AGENDA CULTURAL

15.10.09

Educador pela pedra

Hélio Consolaro



José Fulaneti de Nadai / Arquivo: Folha da Região
Biografia
José Fulaneti de Nadai, 31/12/1939, Alto Alegre, filho de Santo Fulaneti e de Ana de Nadai. Casado com Vânia Maria Guitti, filhos: Alba Regina, João Francisco e Oriana. Professor de Português da rede estadual de 1969-1986. Professor universitário de projeção nacional, sempre convidado a dar palestras pelo Brasil. Trabalhou no rádio entre 1958-68. Graduado pela Unesp de Assis, mestrado e doutorado pela USP. Professor da Fundação Educacional de Penápolis (Funepe) de 1969 a 2005. Lecionou no curso de Jornalismo da Unesp de Bauru.Vereador em Penápolis, de 1983-88. Diretor Regional da Cultura em Araçatuba, governo Montoro.

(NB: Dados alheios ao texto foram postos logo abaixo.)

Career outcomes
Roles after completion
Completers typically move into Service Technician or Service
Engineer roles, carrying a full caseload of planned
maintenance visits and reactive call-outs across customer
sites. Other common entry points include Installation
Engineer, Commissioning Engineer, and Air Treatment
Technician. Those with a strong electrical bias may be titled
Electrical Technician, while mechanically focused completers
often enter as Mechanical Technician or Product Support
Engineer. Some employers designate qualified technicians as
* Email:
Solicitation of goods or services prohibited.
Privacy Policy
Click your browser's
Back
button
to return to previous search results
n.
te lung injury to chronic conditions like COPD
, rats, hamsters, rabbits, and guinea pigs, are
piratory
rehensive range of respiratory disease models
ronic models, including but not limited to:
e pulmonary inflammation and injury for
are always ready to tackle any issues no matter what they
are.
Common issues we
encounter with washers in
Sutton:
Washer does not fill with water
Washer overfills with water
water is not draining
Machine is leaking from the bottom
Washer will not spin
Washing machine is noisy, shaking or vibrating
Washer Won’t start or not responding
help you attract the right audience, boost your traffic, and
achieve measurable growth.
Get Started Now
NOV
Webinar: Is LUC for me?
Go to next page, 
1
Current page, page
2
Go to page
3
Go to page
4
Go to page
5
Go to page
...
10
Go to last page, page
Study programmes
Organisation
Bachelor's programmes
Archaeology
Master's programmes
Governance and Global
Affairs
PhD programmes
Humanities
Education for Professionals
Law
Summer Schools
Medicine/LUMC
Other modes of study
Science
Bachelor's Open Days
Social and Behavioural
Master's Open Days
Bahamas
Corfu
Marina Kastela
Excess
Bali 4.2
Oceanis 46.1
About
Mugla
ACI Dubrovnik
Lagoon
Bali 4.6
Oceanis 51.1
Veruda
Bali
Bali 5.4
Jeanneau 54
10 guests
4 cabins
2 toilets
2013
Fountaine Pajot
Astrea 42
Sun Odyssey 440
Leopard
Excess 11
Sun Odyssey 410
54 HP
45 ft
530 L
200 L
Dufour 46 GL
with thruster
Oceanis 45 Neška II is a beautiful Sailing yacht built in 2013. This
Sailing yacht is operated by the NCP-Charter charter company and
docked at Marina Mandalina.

Este croniqueiro queria vencer na vida e escolheu os estudos como ferramenta. Eu era um jovem estudante do curso noturno em Araçatuba, com deficiência na formação, mas com gana de superar dificuldades e enfrentar desafios. Nem sabia que “vencer na vida” tinha vários significados. Hoje tenho convicção de que “ser” é mais importante que “ter”.
Assim, pela Faculdade de Filosofia, Ciências e Letras da Instituição Toledo de Araçatuba não oferecer cursos à noite em 1969, fui estudar em Penápolis. De repente, na primeira semana de aula, pinta na frente da sala de aula um sujeito franzino, falando difícil e dizendo que era professor de Teoria da Literatura. O garoto Consa não entendia nada, o “home” falava grego. Aquilo foi um desafio. Senti um amargor na boca: não me ensinaram nada! Onze anos de escola, pobre de corpo e alma. Vencer na vida não estava fácil.
Esse professor que falava complicado era o José Fulaneti de Nadai. Nas férias de julhode 1969, numa visita a Penápolis durante o dia, fui até a casa do “Fula” (assim era chamado pelos alunos), no maior acanhamento, pedir alguns livros emprestados para o mestre, eu precisava de recuperação. Ele me atendeu com entusiasmo, voltei com mãos cheias de livros. A partir daí, se eu não ler alguns livros nas férias, parece que elas não existiram.
Em 1970, minh’alma estava em ebulição, porque ele (e outros professores) não se limitava a ensinar, queria passar a seus alunos uma visão de mundo, para que cada um fosse protagonista de sua própria vida.
Numa recente entrevista à Folha da Região (24/5/2009), se reportando à perseguição política promovida pela ditadura militar da qual também foi vítima, ele declarou: "Eu sempre busquei conscientizar meus alunos, meus amigos docentes e outras lideranças com o uso da palavra".
A maior vitória daquela turminha que curtia o Fula, ia discutir literatura e política em torno de uma mesa de bar (foi com ele que aprendi a tomar Campari), foi descobrir que era tímido e era preciso agir para arrumar-lhe uma namorada, e com a Vânia ele está casado até hoje.
Fulaneti é o ícone de um professor que, além de cumprir bem seu magistério, soube usar a sua cátedra para mudar a vida de seus alunos. Naqueles anos de chumbo, promover o protagonismo era chamado de “proselitismo político”. Hoje, com cabeças mais arejadas, tem o nome de “construção da cidadania”.
Na sua coluna poetagem, Tito Damazo, que fazia parte de minha classe e também sobremaneira teve influência de Fulaneti até nos tiques nervosos, escreveu em sua coluna Poetagem: “... em Penápolis, reside um dos melhores intérpretes e estudiosos da poesia de João Cabral. Trata-se do prof. Dr. José Fulaneti de Nadai, cujo mestrado: O deus da sede: uma análise de paisagens com figuras de João Cabral de Mel Neto, USP, 1978 e doutorado A voz alta de João Cabral, USP, 1994, são tidos como dois dentre alguns excelentes estudos feitos em torno da obra de João Cabral”. Possui livro publicado a respeito pela Abril Cultural.
Fulaneti fez muitos jovens descobrirem que no meio do caminho tem uma pedra, mas ela pode ser uma boa mestra.

2 comentários:

Patrícia Bracale disse...

Qdo ao tropeçar em uma pedra,
Conseguirmos chamá-la de PEDRA...
Já é meio caminho andado.

Leonardo Concon disse...

Caramba... ele fez parte de minha vida, da juventude e da formação autodidata em jornalismo. Grande 'Fula', saudades... o gestual com as mãos continua o mesmo. Saudades da Vânia também. Preciso ir a Plis urgente. Abração, Hélio.. Agora tô com esse blog: wwww.leonardoconcon.com.br coisas de Olímpia e da região, um pouco de tudo. Abraços.